My DHs lab tech has a friend and her baby died two days ago. Sadly, it was from something that can easily be prevented if you take the correct action. ------ The baby was very dehydrated due to vomiting and diarrhea. According to dh, and I may get this wrong, when your body is severely dehydrated, your cells empty out their water to hydrate the body and they close the membrane that lets water back in. Thus, giving your child fluids can kill the child. This baby died bc the parents gave her water thinking it was the right thing to do but the water had no place to go and it built up in her brain. She was pronounced dead just a couple hrs after being admitted into the ER. She was 15 months old. So very sad. ----- Lesson learned - take baby to the ER or to the pediatrician very early on if you suspect dehydration. It can be fatal.

 

Kaeli - April 25

That is horrible. I would have done the same thing...

 

Narcissus - April 25

Of course, I got some details wrong as dh just informed me. By osmosis, the cells release their fluid and they start to die. Once that happens, one has to be very careful about administering an fluids bc if you do it too quickly, the water becomes trapped in the body.

 

JAI - April 25

Last week my little guy who is just under 6 months old was admitted into the hospital for dehydration, they put an IV on him and said he was extremely dehydrated, It started with diarrhea, everyone kepy telling me "it is normal, he is teething" I felt concerned and said I felt something was not right. He was acting completely normal no other signs. After a full day if constantly changing diapers due to the diarrhea I realized he was not peeing, that was when I went straight to the ER. Thank g-d I went with my gut instinct, I know people mean well when they give advice....But never second guess yourself I have learned that. My wonderful baby boy is doing great now.

 

Brooke Mama Crow aka Brachah - April 26

Thanks for bringing this topic up. It is a very serious one, and can affect children of all ages. Laura, my middle daughter, was admitted to the hospital for one week for dehydration when she was 8 years old. It happens so fast ... and it happens just when you "think" you're doing the "right" thing. She had been VERY sick, and was not eating/drinking well (just like all of us when we feel yucky) ... combined with hot summer days ... it can spin out of control faster than you'd realize.

 

Brooke Mama Crow aka Brachah - April 26

As far as the baby, that makes my heart hurt.
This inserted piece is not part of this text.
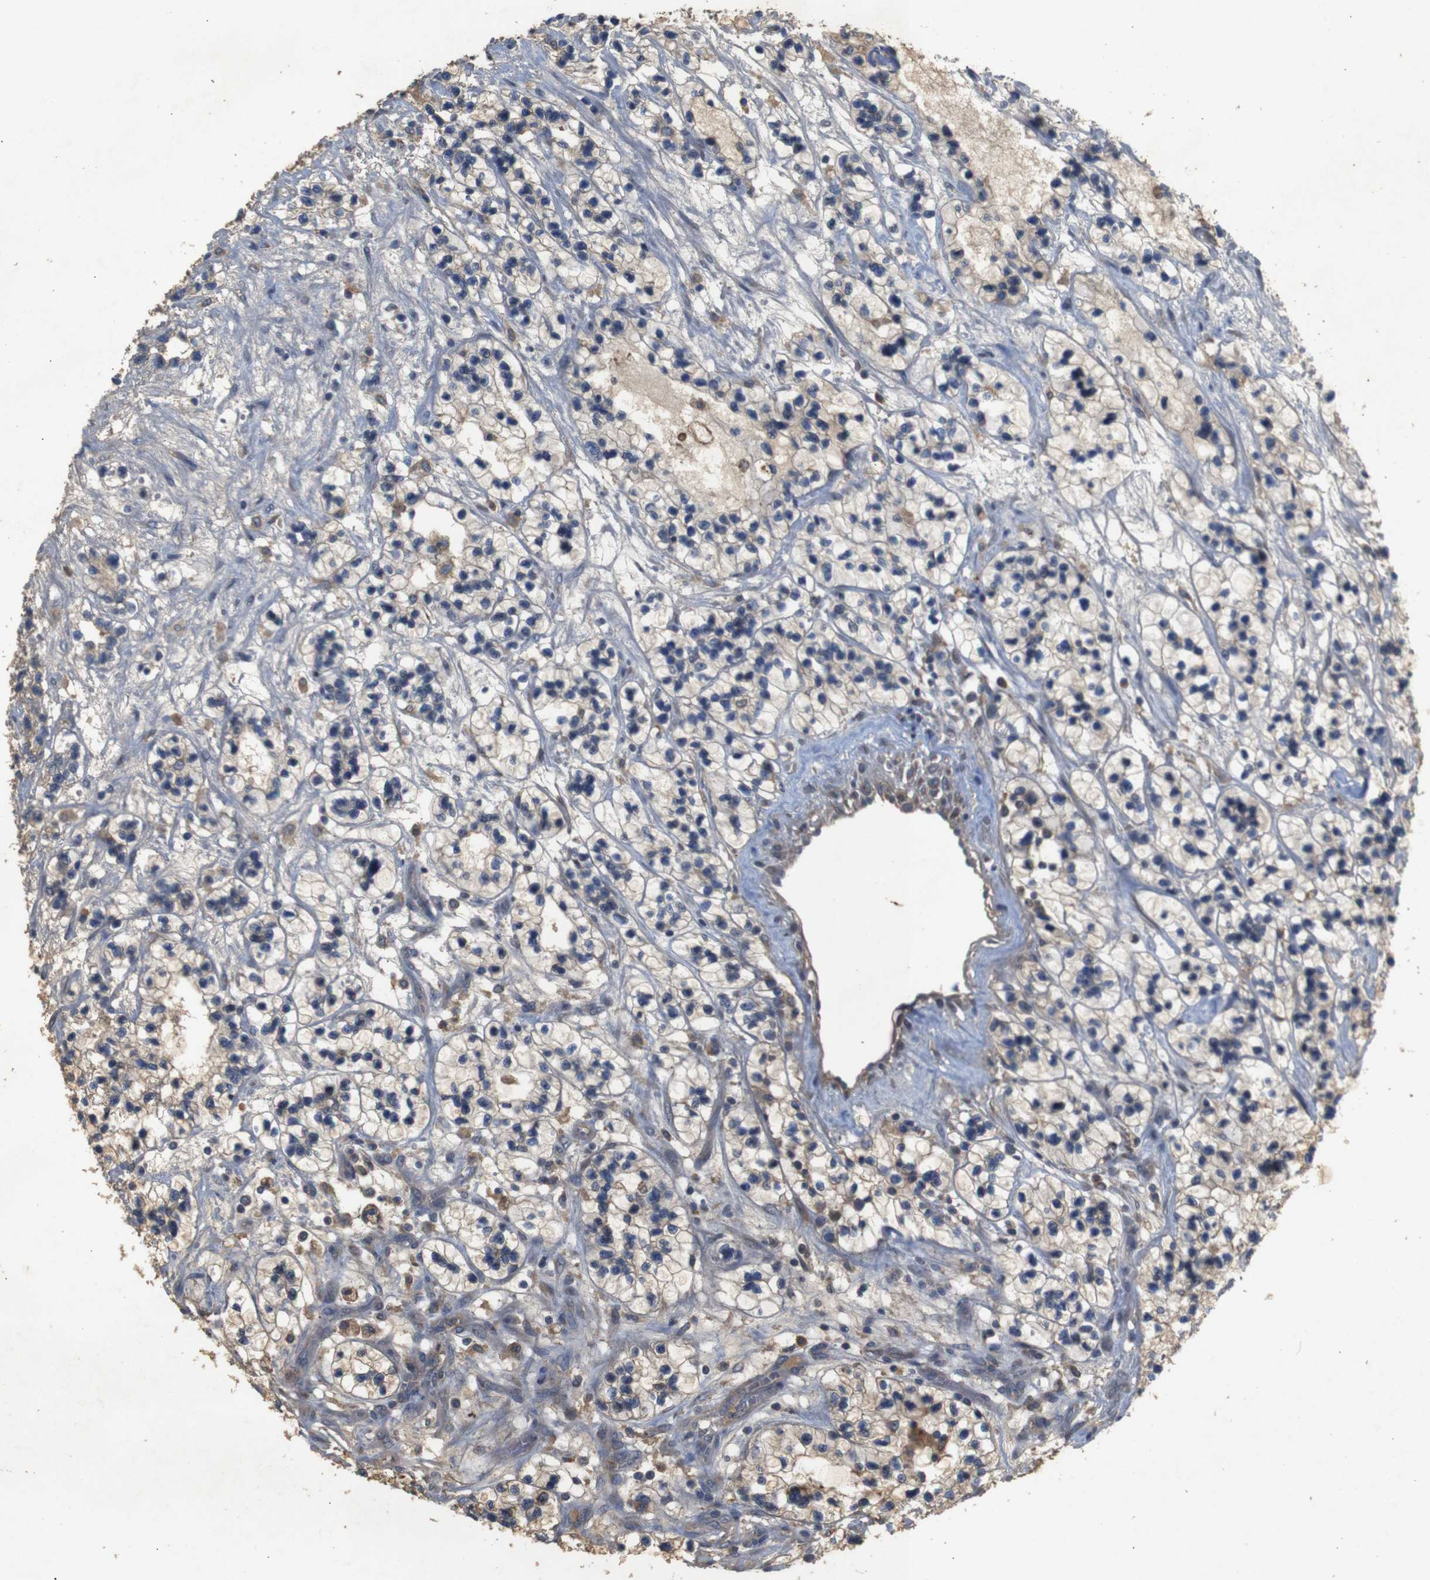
{"staining": {"intensity": "weak", "quantity": "<25%", "location": "cytoplasmic/membranous"}, "tissue": "renal cancer", "cell_type": "Tumor cells", "image_type": "cancer", "snomed": [{"axis": "morphology", "description": "Adenocarcinoma, NOS"}, {"axis": "topography", "description": "Kidney"}], "caption": "This is an immunohistochemistry image of human renal cancer (adenocarcinoma). There is no staining in tumor cells.", "gene": "PTPN1", "patient": {"sex": "female", "age": 57}}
I cannot take hearing about children - especially babies - dying.

 

Rabbits07 - April 26

Last Spring my (then) 2 year old contracted a stomache virus and had vomiting/diarrhea. I noticed in span of several hours hje had only peed one time and even then you could barely tell the diaper was wet. I took him to the dr. and because he 'looked' well and was playing they said it was nothing to worry about. A couple of days later when he started getting over being sick and peeing good I noticed his urine was dark brown. I took him back to the dr. (a different one) and he said the dark brown urine was where he HAD been very dehydrated and this can actually cause the lining of the bladder to become irritated and bleed. (The old blood was causing the urine to look brown). Also, a couple of months ago my 13 year old son came home from school not feeling well. He went straight to bed and woke up the next morning and vomited 2x. I took him to the dr. and he had to be put on IV fluids. He had dehydrated that fast and only vomited twice (but hadn't drank anything since early the day before.) I think it is commonly thought that if the child is 'acting' okay (even my dr. thought that) that evrything is fine, but that is not always so. In the future if one of my kids were not urinating good, not drinking good, or was unable to keep drink down, even if they acted fine I would insist on bloodwork to check for dehydration. That is so terribly heart wrenching about that baby. My prayers go out for that family.

 

Narcissus - April 26

Someone mentioned that you want to administer fluids at the start so you can avoid dehydration but as Brooke stated, it can spin out of control quickly and it can be difficult to monitor. It's best to overreact if you suspect dehydration rather than to hope that is not the case. JAI, Rabbits, & Brooke, I am happy to hear that your children are doing well. We should never ignore our motherly instinct.